Ligand discrimination during virtual screening of the CB1 cannabinoid receptor crystal structures following cross-docking and microsecond molecular dynamics simulations†

The therapeutic potential of the CB1 cannabinoid receptor remains underexploited with only a few synthetic ligands on the market. The crystal structures of both the inactive and active-state CB1 receptor have recently been solved, allowing for unprecedented opportunities in structure-based drug discovery applications such as virtual screening. In this study, we have investigated the virtual screening performance of the active and inactive-state CB1 crystal structures and their ability to discriminate between agonist and inverse agonist/antagonist ligands. The ligands of inactive and active-state CB1 receptor crystal structures were then swapped via cross-docking and the resulting structures were subjected to microsecond molecular dynamics (MD) simulations, followed by virtual screening of the MD-extracted structures. The original crystal structures were found to be biased towards ligands matching their activation state during virtual screening.
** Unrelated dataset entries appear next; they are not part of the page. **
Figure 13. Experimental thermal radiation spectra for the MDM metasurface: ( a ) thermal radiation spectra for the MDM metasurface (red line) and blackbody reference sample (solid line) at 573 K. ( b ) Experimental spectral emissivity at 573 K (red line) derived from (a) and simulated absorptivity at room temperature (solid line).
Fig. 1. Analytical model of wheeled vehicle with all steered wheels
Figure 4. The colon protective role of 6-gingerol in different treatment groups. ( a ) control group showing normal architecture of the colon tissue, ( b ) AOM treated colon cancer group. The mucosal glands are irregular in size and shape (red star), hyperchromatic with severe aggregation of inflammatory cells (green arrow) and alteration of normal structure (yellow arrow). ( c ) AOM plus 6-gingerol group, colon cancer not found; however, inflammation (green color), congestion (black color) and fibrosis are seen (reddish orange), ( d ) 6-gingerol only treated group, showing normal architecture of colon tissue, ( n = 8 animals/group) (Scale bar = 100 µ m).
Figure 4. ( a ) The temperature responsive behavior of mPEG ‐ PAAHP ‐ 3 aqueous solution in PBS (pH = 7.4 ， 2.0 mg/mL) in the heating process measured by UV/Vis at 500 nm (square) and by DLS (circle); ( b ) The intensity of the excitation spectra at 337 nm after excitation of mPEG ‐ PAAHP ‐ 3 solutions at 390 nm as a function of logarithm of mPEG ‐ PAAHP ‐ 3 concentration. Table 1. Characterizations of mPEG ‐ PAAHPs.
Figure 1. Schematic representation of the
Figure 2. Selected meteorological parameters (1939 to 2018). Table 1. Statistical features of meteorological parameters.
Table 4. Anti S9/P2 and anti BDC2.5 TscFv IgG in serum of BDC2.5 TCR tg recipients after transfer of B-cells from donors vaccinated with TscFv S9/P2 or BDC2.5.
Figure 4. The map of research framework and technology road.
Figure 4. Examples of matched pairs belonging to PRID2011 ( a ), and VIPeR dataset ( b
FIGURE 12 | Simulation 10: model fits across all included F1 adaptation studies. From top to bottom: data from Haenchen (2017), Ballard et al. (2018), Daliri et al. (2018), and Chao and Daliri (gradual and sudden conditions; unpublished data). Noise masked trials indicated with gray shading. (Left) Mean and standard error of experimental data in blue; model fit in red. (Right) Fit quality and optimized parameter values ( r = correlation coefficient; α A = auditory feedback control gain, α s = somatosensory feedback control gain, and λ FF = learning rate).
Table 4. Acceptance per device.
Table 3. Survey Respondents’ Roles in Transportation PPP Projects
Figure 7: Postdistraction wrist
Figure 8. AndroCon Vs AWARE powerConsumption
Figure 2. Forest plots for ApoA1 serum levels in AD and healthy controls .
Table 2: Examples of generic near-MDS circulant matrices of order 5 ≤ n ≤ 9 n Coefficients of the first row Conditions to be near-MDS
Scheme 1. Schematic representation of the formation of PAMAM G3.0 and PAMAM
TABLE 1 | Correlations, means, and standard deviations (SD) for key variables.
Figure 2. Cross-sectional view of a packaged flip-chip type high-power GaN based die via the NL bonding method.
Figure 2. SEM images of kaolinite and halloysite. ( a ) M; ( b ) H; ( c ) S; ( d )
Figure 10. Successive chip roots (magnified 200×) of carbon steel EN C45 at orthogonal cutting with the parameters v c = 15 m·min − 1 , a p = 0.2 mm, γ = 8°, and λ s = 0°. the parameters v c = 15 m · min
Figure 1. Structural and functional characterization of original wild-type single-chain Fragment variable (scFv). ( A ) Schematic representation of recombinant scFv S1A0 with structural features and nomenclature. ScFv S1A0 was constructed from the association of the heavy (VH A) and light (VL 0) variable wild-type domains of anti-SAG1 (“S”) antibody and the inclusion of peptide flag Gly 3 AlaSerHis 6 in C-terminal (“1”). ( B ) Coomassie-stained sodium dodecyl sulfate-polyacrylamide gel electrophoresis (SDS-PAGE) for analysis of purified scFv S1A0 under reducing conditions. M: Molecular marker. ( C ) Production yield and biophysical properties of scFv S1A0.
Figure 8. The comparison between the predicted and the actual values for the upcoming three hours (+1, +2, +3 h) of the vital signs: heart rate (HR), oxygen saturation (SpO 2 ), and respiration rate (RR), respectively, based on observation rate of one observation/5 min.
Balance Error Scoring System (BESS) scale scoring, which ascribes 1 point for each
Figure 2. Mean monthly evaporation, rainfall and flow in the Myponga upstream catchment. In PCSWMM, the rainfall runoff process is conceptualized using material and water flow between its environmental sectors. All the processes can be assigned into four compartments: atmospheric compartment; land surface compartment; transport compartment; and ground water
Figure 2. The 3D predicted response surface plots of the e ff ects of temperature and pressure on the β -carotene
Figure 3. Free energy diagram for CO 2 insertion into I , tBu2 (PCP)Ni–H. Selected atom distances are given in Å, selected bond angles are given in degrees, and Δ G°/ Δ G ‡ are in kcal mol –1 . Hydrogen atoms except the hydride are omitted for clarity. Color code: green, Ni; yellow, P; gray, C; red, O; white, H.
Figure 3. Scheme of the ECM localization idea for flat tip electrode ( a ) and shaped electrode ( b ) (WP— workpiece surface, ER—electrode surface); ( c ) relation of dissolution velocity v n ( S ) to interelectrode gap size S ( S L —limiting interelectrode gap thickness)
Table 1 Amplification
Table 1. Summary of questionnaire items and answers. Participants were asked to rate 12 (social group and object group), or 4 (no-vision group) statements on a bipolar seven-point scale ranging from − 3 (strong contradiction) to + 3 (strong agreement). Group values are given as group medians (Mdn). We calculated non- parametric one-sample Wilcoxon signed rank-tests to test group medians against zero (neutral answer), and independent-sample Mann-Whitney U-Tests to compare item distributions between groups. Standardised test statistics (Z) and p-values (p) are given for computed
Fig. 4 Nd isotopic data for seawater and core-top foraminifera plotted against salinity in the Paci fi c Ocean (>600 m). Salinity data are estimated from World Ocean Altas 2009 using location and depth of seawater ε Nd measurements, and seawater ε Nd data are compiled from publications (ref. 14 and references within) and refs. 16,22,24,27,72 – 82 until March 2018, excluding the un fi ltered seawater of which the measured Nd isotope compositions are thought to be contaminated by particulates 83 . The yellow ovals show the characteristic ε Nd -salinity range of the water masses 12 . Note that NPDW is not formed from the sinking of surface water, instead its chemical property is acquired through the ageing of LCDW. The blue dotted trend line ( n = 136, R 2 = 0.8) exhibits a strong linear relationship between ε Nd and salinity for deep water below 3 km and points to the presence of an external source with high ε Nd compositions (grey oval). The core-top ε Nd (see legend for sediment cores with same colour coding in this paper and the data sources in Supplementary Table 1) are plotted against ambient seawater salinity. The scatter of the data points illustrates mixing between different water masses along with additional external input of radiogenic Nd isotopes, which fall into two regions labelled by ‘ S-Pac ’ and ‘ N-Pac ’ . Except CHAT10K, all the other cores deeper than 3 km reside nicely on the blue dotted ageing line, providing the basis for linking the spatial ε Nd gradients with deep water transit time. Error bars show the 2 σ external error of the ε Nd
MD simulations of the cross-docked CB1 structures resulted in a minor shift of receptor conformation towards the inactive state for the active-state CB1 structure complexed with the inverse agonist taranabant. Effects on virtual screening were more pronounced, as MD simulations of the cross-docked receptor–ligand complexes reversed the ligand bias in virtual screening observed with the original crystal structures. The simulations also produced receptor conformations that outperformed the crystal structures in virtual screening and in predicting the binding pose of the cognate ligand. The findings of this study highlight the potential of cross-docking and MD simulations to reverse the ligand bias of crystal structures, which may be useful when the crystal structure of only one activation state is available.

Ligands of inactive and active-state CB1 receptor crystal structures were swapped and virtual screening performance assessed after molecular dynamics simulations.